*** Opening of Excerpt ***
The book's greatest strength is its impressive archival source base in both East and West Germany, along with its extensive secondary sources in German and English. Hayton includes some references to east European and Russian punk and popular culture, but deeper engagement with scholarship on punk in other eastern bloc states could have revealed fascinating comparisons—for instance, how some central/east European scenes (Poland, Hungary, and Yugoslavia) actually had much in common with West German punk, while others (USSR, Czechoslovakia) more closely resembled the East German scene.

If the book's extensive archival source base is its strength, it also contains a liability. While Hayton's archival sources on West German punk are complemented by an assortment of mainstream periodicals and punk ‘zines, the account of East German punk relies heavily on state security archives, resulting in a rich and multifaceted account of West German punk and a comparatively monochromatic image of punk in East Germany. While Hayton acknowledges this imbalance, it nonetheless leaves the reader wondering if the overwhelming emphasis on opposition to the state in East German punk is an artifact of the sources as much as the scene.

The merits of Hayton's careful research and analysis often reveal themselves more effectively at the paragraph level than in the book's overarching argument, however, for instance, examining tensions between punks and protestant clergy and within the East German Communist Party, efforts by the West German state to suppress punk, and punk's breeches into popular awareness, including on state airwaves, in Eastern Germany. These and myriad other examples, as well as the book's expansive and original archival research on both sides of the “iron curtain,” make it well worth reading for scholars of east/central European punk and popular culture and anyone interested in comparing culture and society under state socialism and capitalism.
*** Close of Excerpt ***
*** Opening of Source material ***
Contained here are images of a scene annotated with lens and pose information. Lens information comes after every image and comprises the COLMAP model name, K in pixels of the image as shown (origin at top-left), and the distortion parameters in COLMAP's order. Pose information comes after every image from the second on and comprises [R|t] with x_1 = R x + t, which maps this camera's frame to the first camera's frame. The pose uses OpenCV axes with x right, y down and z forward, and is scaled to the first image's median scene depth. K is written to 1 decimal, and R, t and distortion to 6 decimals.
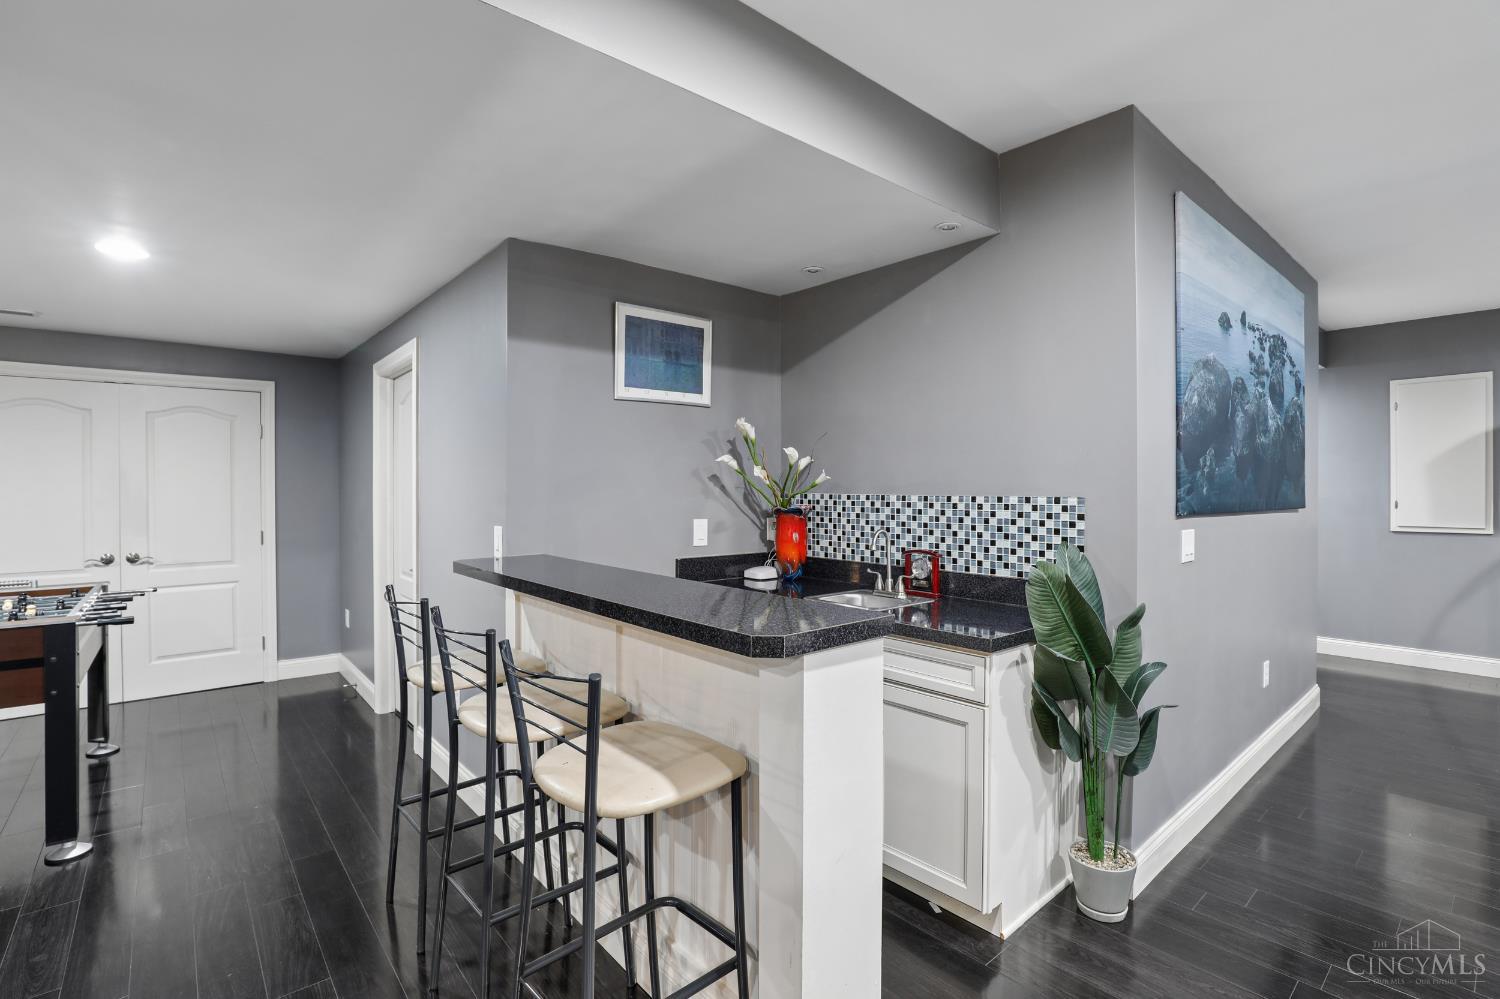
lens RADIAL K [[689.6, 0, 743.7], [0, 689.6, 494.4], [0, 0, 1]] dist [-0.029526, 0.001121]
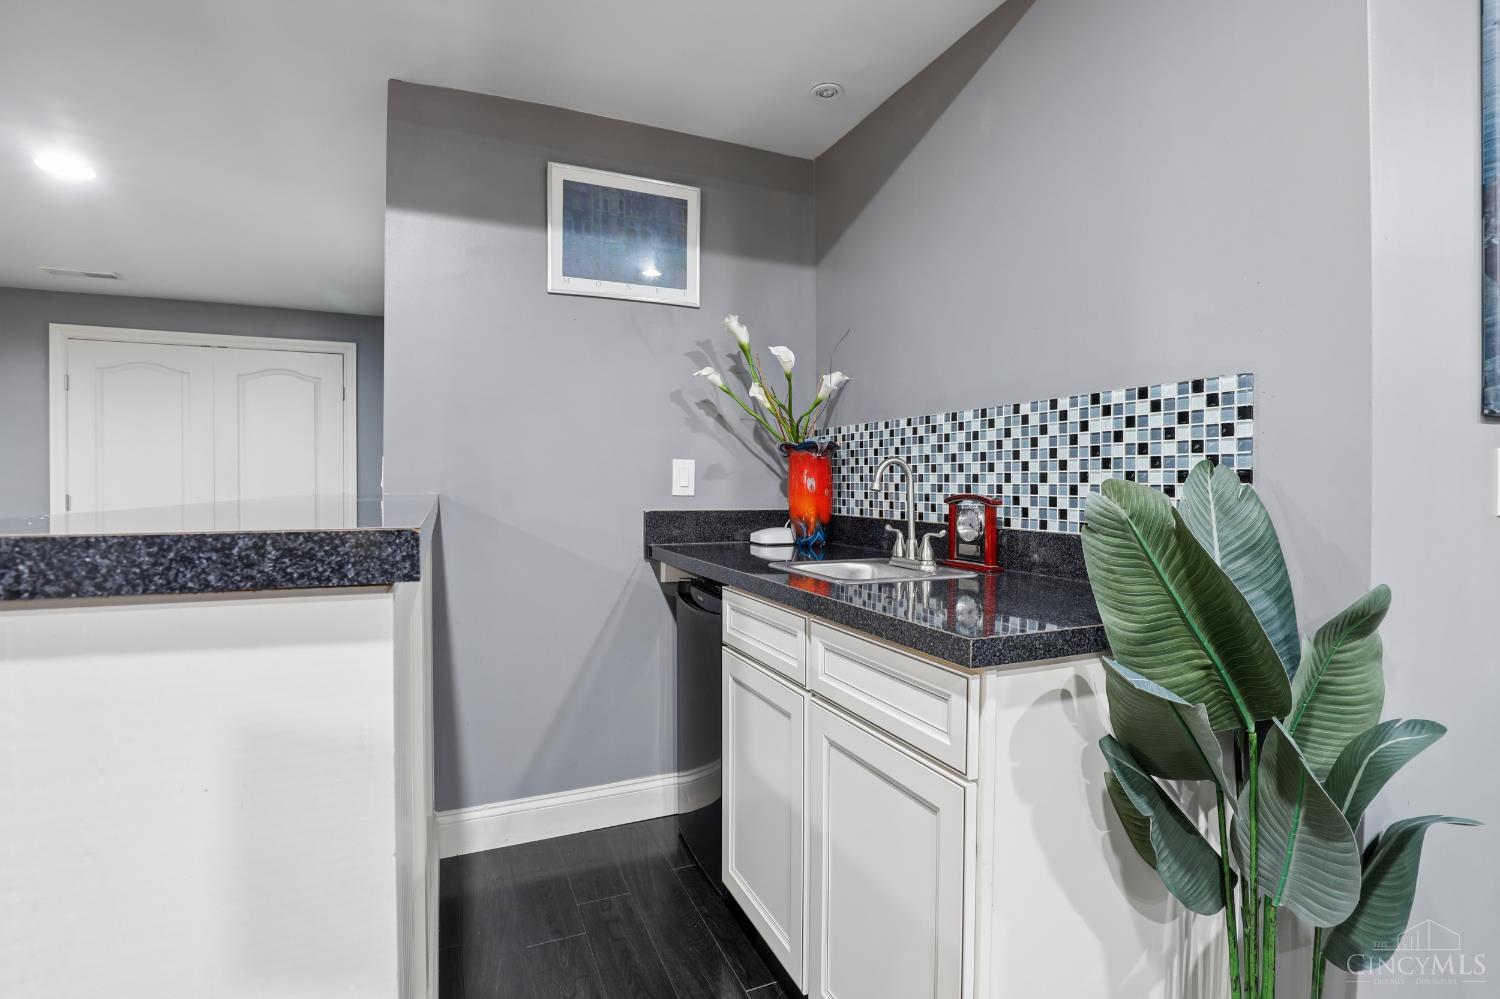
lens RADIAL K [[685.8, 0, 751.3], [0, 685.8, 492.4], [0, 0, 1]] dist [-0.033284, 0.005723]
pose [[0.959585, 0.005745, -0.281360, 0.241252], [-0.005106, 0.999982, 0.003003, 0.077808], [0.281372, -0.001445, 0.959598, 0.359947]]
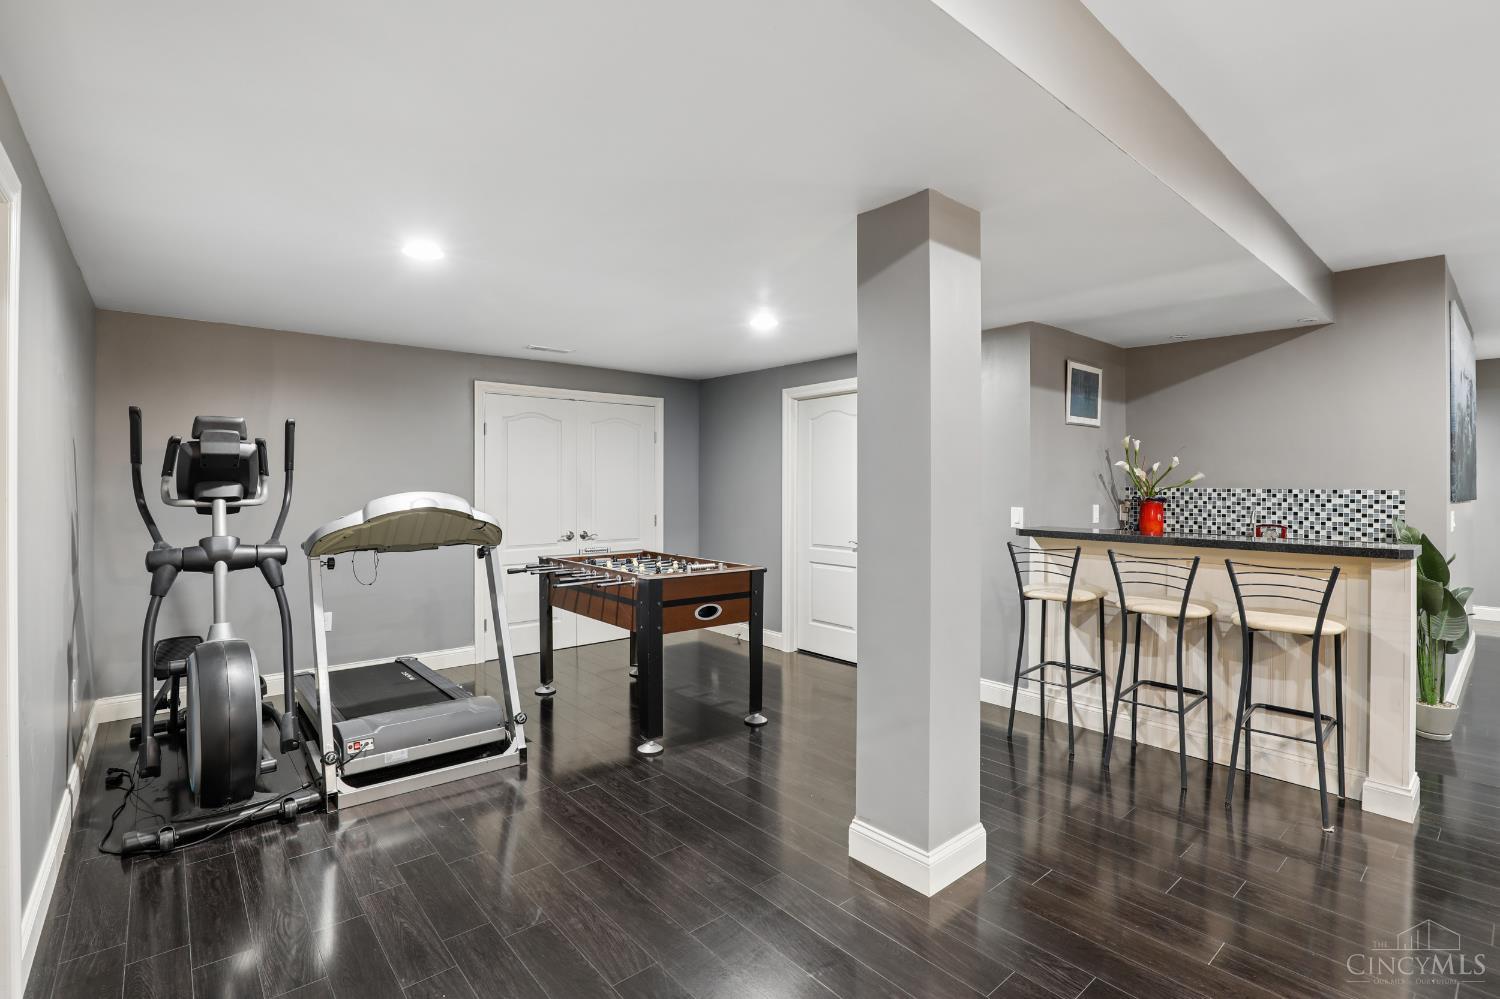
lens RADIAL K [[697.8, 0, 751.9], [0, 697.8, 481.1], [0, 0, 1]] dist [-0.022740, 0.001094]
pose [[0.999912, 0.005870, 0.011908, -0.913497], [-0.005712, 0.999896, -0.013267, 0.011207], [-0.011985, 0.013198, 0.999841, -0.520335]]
*** Close of Source material ***
*** Opening of Source material ***
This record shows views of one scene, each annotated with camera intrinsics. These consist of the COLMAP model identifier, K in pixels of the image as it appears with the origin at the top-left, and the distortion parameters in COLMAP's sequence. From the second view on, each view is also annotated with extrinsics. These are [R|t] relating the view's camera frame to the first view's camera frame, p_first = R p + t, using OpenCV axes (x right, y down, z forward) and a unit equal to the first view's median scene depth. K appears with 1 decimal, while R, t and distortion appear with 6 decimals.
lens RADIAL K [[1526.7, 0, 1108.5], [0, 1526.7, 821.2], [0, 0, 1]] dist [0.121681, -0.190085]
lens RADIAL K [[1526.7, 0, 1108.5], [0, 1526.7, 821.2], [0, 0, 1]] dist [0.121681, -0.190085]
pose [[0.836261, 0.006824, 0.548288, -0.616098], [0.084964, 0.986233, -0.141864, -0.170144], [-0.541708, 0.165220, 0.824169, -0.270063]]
*** Close of Source material ***
• [Work task A]: According to the punk book review, what sources does the account of East German punk rely heavily on?
• [Work task B]: From the punk book review, retype the passage starting at "The merits of" and ending at "socialism and capitalism.".

• [Worked solution A]: State security archives.

• [Worked solution B]:
The merits of Hayton's careful research and analysis often reveal themselves more effectively at the paragraph level than in the book's overarching argument, however, for instance, examining tensions between punks and protestant clergy and within the East German Communist Party, efforts by the West German state to suppress punk, and punk's breeches into popular awareness, including on state airwaves, in Eastern Germany. These and myriad other examples, as well as the book's expansive and original archival research on both sides of the “iron curtain,” make it well worth reading for scholars of east/central European punk and popular culture and anyone interested in comparing culture and society under state socialism and capitalism.